Segment Start: SUPPLIED ENTRIES

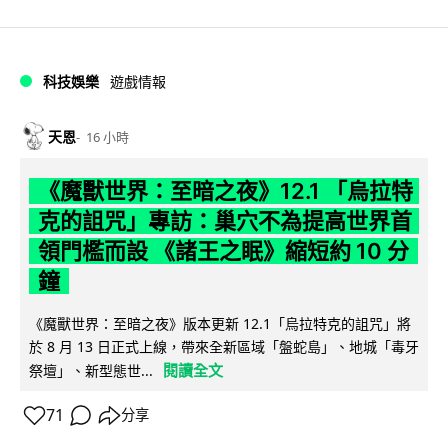
科技娛樂
遊戲情報
天恩
16 小時
《魔獸世界：至暗之夜》12.1 「烏拉特
克的詛咒」專訪：巢穴不為提高世界首
領門檻而設 《諸王之眠》縮短約 10 分
鐘
《魔獸世界：至暗之夜》版本更新 12.1「烏拉特克的詛咒」將
於 8 月 13 日正式上線，帶來全新區域「盤蛇島」、地城「毒牙
閱讀全文
祭壇」、新型態世...
71
分享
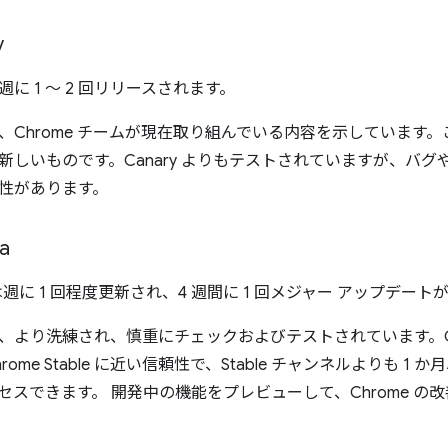
v
 は週に 1 ～ 2 回リリースされます。
ev は、Chrome チームが現在取り組んでいる内容を示しています
新しいものです。Canary よりもテストされていますが、バグ
性があります。
a
ta は週に 1 回程度更新され、4 週間に 1 回メジャー アップデー
より洗練され、慎重にチェックおよびテストされています。Chro
ome Stable に近い信頼性で、Stable チャンネルよりも 1
セスできます。 開発中の機能をプレビューして、Chrome の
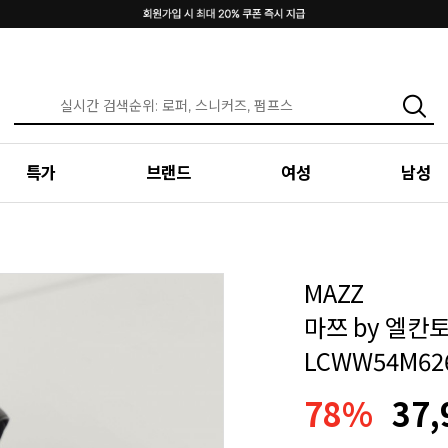
특가
브랜드
여성
남성
MAZZ
마쯔 by 엘칸토
LCWW54M62
78%
37,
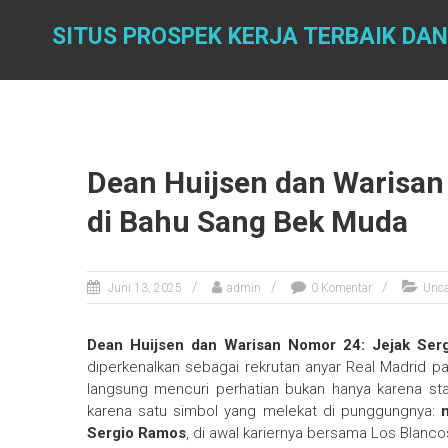
Skip
to
SITUS PROSPEK KERJA TERBAIK DA
content
Dean Huijsen dan Warisan
di Bahu Sang Bek Muda
Juni 13, 2025
admin
0 Komentar
Unca
Dean Huijsen dan Warisan Nomor 24: Jejak Se
diperkenalkan sebagai rekrutan anyar Real Madrid pad
langsung mencuri perhatian bukan hanya karena sta
karena satu simbol yang melekat di punggungnya:
Sergio Ramos
, di awal kariernya bersama Los Blanco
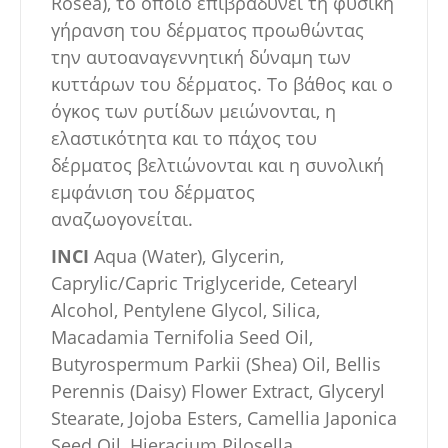
Rosea), το οποίο επιβραδύνει τη φυσική
γήρανση του δέρματος προωθώντας
την αυτοαναγεννητική δύναμη των
κυττάρων του δέρματος. Το βάθος και ο
όγκος των ρυτίδων μειώνονται, η
ελαστικότητα και το πάχος του
δέρματος βελτιώνονται και η συνολική
εμφάνιση του δέρματος
αναζωογονείται.
INCI
Aqua (Water), Glycerin,
Caprylic/Capric Triglyceride, Cetearyl
Alcohol, Pentylene Glycol, Silica,
Macadamia Ternifolia Seed Oil,
Butyrospermum Parkii (Shea) Oil, Bellis
Perennis (Daisy) Flower Extract, Glyceryl
Stearate, Jojoba Esters, Camellia Japonica
Seed Oil, Hieracium Pilosella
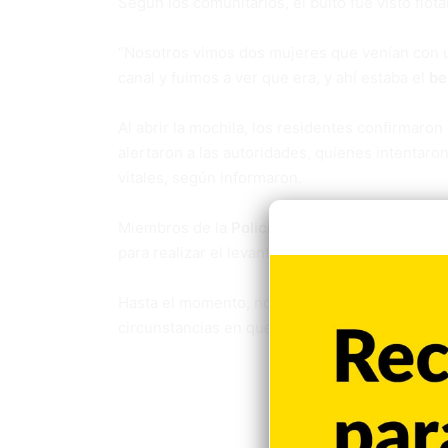
Según los comunitarios, el bulto fue visto flota
“Nosotros vimos dos mujeres que venían con una
canal y fuimos a ver que era, y ahí estaba el
be
Al abrir la mochila, los residentes confirmaron
alertaron a las autoridades, quienes intentaro
vitales, según informaron.
Miembros de la
Policía Nacional
y del
Institu
para realizar el levantamiento del cadáver e in
Hasta el momento, no se han ofrecido detalles 
circunstancias en que fue abandonado en el can
Santiag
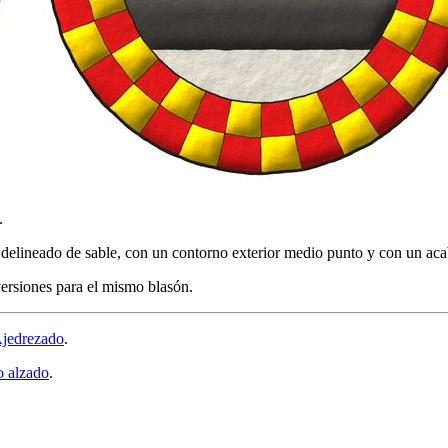
.
delineado de sable, con un contorno exterior medio punto y con un aca
versiones para el mismo blasón.
jedrezado
.
o alzado
.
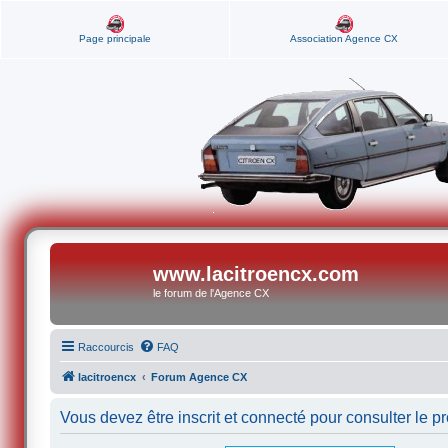
Page principale
Association Agence CX
www.lacitroencx.com
le forum de l'Agence CX
Raccourcis
FAQ
lacitroencx
Forum Agence CX
Vous devez être inscrit et connecté pour consulter le pro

Segment End: SUPPLIED ENTRIES

→ **PROBLEM TO SOLVE**
Copy the entries above exactly, but only the stretch from the line containing "Butyrospermum Parkii (Shea) Oil, Bellis" through the line containing "Hasta el momento, no". Keep both end lines; drop the pictures.

→ **SOLUTION TO THE PROBLEM**
Butyrospermum Parkii (Shea) Oil, Bellis
Perennis (Daisy) Flower Extract, Glyceryl
Stearate, Jojoba Esters, Camellia Japonica
Seed Oil, Hieracium Pilosella
Según los comunitarios, el bulto fue visto flota
“Nosotros vimos dos mujeres que venían con una
canal y fuimos a ver que era, y ahí estaba el
be
Al abrir la mochila, los residentes confirmaron
alertaron a las autoridades, quienes intentaro
vitales, según informaron.
Miembros de la
Policía Nacional
y del
Institu
para realizar el levantamiento del cadáver e in
Hasta el momento, no se han ofrecido detalles 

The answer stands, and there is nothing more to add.